### SOURCE PASSAGE
::::::
As mentioned above, the wiring portion 73 electrically couples the VBS line 55 to the wiring portion 72. The wiring portion 73 is provided between the piezoelectric elements 50 in the y-axis direction. The wiring portion 73 is located between the piezoelectric element 501 and the piezoelectric element 502 in the y-axis direction. The wiring portion 73 is electrically coupled to the portion 72f of the wiring portion 72. The wiring portion 73 couples the wiring portion 72 to the VBS line 55 in the z-axis direction.

The pressure chamber substrate 25 includes partition walls 25c that define the pressure chambers C in the y-axis direction. Each partition wall 25c is located between the pressure chamber C1 and the pressure chamber C2 in the y-axis direction. The protruding portion 27g of the sealing plate 27 is disposed in such a way as to overlap the partition wall 25c when viewed in the z-axis direction. The lower surface 27f of the protruding portion 27g is disposed in such a way as to overlap the partition wall 25c when viewed in the z-axis direction.
::::::
### EXTRACTED MATERIAL
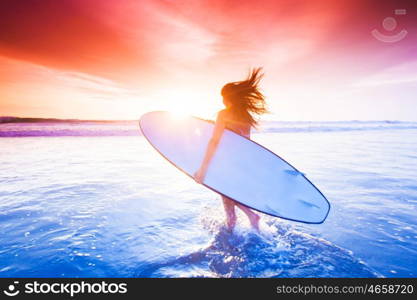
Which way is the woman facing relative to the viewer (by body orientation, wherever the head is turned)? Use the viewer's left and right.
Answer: facing away from the viewer and to the left of the viewer
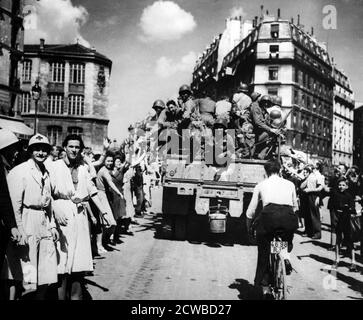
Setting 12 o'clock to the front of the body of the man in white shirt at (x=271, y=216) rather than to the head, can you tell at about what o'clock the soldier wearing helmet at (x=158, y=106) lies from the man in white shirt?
The soldier wearing helmet is roughly at 11 o'clock from the man in white shirt.

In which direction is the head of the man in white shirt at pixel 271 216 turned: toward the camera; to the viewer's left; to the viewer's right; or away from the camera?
away from the camera

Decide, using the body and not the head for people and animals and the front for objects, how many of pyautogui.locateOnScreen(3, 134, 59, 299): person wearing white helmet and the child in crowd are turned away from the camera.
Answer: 0

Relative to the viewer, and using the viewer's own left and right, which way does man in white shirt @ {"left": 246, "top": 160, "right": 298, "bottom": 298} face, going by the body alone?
facing away from the viewer

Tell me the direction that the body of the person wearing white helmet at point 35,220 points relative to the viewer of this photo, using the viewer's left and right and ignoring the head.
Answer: facing the viewer and to the right of the viewer

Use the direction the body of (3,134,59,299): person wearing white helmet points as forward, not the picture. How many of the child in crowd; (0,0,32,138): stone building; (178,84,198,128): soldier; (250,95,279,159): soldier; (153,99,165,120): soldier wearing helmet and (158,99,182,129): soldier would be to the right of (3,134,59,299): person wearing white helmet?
0

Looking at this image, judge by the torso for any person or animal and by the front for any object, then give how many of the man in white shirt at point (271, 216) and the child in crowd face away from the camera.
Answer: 1

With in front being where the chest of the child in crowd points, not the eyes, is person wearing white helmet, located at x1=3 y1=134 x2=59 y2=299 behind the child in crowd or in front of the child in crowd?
in front

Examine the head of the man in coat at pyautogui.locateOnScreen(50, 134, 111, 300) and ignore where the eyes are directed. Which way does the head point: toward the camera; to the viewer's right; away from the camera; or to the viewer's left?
toward the camera

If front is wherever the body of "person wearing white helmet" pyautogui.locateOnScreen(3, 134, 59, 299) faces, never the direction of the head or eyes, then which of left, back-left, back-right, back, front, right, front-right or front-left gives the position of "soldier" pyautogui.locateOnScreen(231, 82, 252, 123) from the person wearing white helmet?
left

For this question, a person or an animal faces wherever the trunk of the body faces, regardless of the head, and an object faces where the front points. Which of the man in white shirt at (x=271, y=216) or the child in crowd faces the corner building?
the man in white shirt

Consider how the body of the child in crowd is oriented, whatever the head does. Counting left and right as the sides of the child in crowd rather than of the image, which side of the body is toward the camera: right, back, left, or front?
front

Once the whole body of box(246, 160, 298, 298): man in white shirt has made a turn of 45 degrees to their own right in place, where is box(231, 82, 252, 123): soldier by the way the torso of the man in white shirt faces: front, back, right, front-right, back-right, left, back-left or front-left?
front-left

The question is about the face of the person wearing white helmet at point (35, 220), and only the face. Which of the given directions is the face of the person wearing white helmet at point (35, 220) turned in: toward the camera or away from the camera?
toward the camera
::::::
### ASSIGNMENT 1
Transcribe the passage on the wiring portion and the pressure chamber substrate word for word.
### ASSIGNMENT 2
Express everything in the listing from its first line down to the line containing "Answer: facing away" as a numbered list, omitting blank lines and leaving out the pictures.

### TASK RESPONSE 1
As mentioned above, the wiring portion 73 electrically couples the VBS line 55 to the wiring portion 72. The wiring portion 73 is provided between the piezoelectric elements 50 in the y-axis direction. The wiring portion 73 is located between the piezoelectric element 501 and the piezoelectric element 502 in the y-axis direction. The wiring portion 73 is electrically coupled to the portion 72f of the wiring portion 72. The wiring portion 73 couples the wiring portion 72 to the VBS line 55 in the z-axis direction.

The pressure chamber substrate 25 includes partition walls 25c that define the pressure chambers C in the y-axis direction. Each partition wall 25c is located between the pressure chamber C1 and the pressure chamber C2 in the y-axis direction. The protruding portion 27g of the sealing plate 27 is disposed in such a way as to overlap the partition wall 25c when viewed in the z-axis direction. The lower surface 27f of the protruding portion 27g is disposed in such a way as to overlap the partition wall 25c when viewed in the z-axis direction.

### TASK RESPONSE 2
1. Which way is the woman facing relative to the viewer (by body orientation, wherever the head is turned)? Use the viewer's left and right.
2. Answer: facing away from the viewer and to the left of the viewer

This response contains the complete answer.